== Extracted information ==

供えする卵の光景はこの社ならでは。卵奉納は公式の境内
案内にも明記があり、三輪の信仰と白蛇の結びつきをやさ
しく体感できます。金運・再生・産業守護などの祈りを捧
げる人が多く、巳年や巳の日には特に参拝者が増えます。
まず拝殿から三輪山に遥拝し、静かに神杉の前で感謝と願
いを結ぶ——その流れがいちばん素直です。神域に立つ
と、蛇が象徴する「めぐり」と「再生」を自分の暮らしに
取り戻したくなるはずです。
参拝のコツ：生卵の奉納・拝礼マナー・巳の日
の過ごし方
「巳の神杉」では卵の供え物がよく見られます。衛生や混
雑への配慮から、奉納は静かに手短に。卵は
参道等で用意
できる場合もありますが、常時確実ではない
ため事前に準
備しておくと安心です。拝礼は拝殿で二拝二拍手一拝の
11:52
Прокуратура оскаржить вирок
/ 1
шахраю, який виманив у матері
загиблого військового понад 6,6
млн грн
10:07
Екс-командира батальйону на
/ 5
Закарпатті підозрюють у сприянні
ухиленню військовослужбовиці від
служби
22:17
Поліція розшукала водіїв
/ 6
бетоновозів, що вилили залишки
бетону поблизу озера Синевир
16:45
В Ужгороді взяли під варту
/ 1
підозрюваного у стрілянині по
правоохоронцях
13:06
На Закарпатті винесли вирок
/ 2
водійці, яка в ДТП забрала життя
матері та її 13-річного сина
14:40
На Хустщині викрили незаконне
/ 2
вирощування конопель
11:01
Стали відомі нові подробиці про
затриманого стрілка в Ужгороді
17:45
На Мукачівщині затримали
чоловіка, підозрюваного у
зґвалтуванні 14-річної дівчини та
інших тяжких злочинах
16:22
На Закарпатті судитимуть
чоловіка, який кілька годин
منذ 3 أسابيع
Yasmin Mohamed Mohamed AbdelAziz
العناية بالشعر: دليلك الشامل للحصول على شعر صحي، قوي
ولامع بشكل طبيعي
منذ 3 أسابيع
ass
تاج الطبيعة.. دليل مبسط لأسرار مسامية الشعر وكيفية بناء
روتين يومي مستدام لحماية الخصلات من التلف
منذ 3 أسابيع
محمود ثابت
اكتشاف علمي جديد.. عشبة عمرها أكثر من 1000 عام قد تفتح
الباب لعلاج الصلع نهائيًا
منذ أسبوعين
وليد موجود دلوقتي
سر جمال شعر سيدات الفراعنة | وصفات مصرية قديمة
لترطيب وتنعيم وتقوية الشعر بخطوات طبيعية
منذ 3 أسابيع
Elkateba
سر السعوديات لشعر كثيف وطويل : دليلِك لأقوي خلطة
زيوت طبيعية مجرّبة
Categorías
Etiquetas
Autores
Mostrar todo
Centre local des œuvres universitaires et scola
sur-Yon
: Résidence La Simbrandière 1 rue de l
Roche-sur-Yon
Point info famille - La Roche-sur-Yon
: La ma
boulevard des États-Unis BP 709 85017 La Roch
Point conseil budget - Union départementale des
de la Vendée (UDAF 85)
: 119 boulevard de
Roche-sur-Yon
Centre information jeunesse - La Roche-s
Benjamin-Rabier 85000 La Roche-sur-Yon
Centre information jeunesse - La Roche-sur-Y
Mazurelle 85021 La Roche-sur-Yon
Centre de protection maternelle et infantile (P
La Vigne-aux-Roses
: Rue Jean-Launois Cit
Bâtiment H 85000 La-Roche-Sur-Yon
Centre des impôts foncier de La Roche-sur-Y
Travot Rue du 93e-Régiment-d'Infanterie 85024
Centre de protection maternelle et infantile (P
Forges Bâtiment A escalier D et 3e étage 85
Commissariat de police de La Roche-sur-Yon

== What you have to do ==
Can you turn the lines from the start of the items through the line containing "boulevard des États-Unis BP 709 85017 La Roch", that line included, into a numbered list that skips blank lines?

== Result ==
1. 供えする卵の光景はこの社ならでは。卵奉納は公式の境内
2. 案内にも明記があり、三輪の信仰と白蛇の結びつきをやさ
3. しく体感できます。金運・再生・産業守護などの祈りを捧
4. げる人が多く、巳年や巳の日には特に参拝者が増えます。
5. まず拝殿から三輪山に遥拝し、静かに神杉の前で感謝と願
6. いを結ぶ——その流れがいちばん素直です。神域に立つ
7. と、蛇が象徴する「めぐり」と「再生」を自分の暮らしに
8. 取り戻したくなるはずです。
9. 参拝のコツ：生卵の奉納・拝礼マナー・巳の日
10. の過ごし方
11. 「巳の神杉」では卵の供え物がよく見られます。衛生や混
12. 雑への配慮から、奉納は静かに手短に。卵は
13. 参道等で用意
14. できる場合もありますが、常時確実ではない
15. ため事前に準
16. 備しておくと安心です。拝礼は拝殿で二拝二拍手一拝の
17. 11:52
18. Прокуратура оскаржить вирок
19. / 1
20. шахраю, який виманив у матері
21. загиблого військового понад 6,6
22. млн грн
23. 10:07
24. Екс-командира батальйону на
25. / 5
26. Закарпатті підозрюють у сприянні
27. ухиленню військовослужбовиці від
28. служби
29. 22:17
30. Поліція розшукала водіїв
31. / 6
32. бетоновозів, що вилили залишки
33. бетону поблизу озера Синевир
34. 16:45
35. В Ужгороді взяли під варту
36. / 1
37. підозрюваного у стрілянині по
38. правоохоронцях
39. 13:06
40. На Закарпатті винесли вирок
41. / 2
42. водійці, яка в ДТП забрала життя
43. матері та її 13-річного сина
44. 14:40
45. На Хустщині викрили незаконне
46. / 2
47. вирощування конопель
48. 11:01
49. Стали відомі нові подробиці про
50. затриманого стрілка в Ужгороді
51. 17:45
52. На Мукачівщині затримали
53. чоловіка, підозрюваного у
54. зґвалтуванні 14-річної дівчини та
55. інших тяжких злочинах
56. 16:22
57. На Закарпатті судитимуть
58. чоловіка, який кілька годин
59. منذ 3 أسابيع
60. Yasmin Mohamed Mohamed AbdelAziz
61. العناية بالشعر: دليلك الشامل للحصول على شعر صحي، قوي
62. ولامع بشكل طبيعي
63. منذ 3 أسابيع
64. ass
65. تاج الطبيعة.. دليل مبسط لأسرار مسامية الشعر وكيفية بناء
66. روتين يومي مستدام لحماية الخصلات من التلف
67. منذ 3 أسابيع
68. محمود ثابت
69. اكتشاف علمي جديد.. عشبة عمرها أكثر من 1000 عام قد تفتح
70. الباب لعلاج الصلع نهائيًا
71. منذ أسبوعين
72. وليد موجود دلوقتي
73. سر جمال شعر سيدات الفراعنة | وصفات مصرية قديمة
74. لترطيب وتنعيم وتقوية الشعر بخطوات طبيعية
75. منذ 3 أسابيع
76. Elkateba
77. سر السعوديات لشعر كثيف وطويل : دليلِك لأقوي خلطة
78. زيوت طبيعية مجرّبة
79. Categorías
80. Etiquetas
81. Autores
82. Mostrar todo
83. Centre local des œuvres universitaires et scola
84. sur-Yon
85. : Résidence La Simbrandière 1 rue de l
86. Roche-sur-Yon
87. Point info famille - La Roche-sur-Yon
88. : La ma
89. boulevard des États-Unis BP 709 85017 La Roch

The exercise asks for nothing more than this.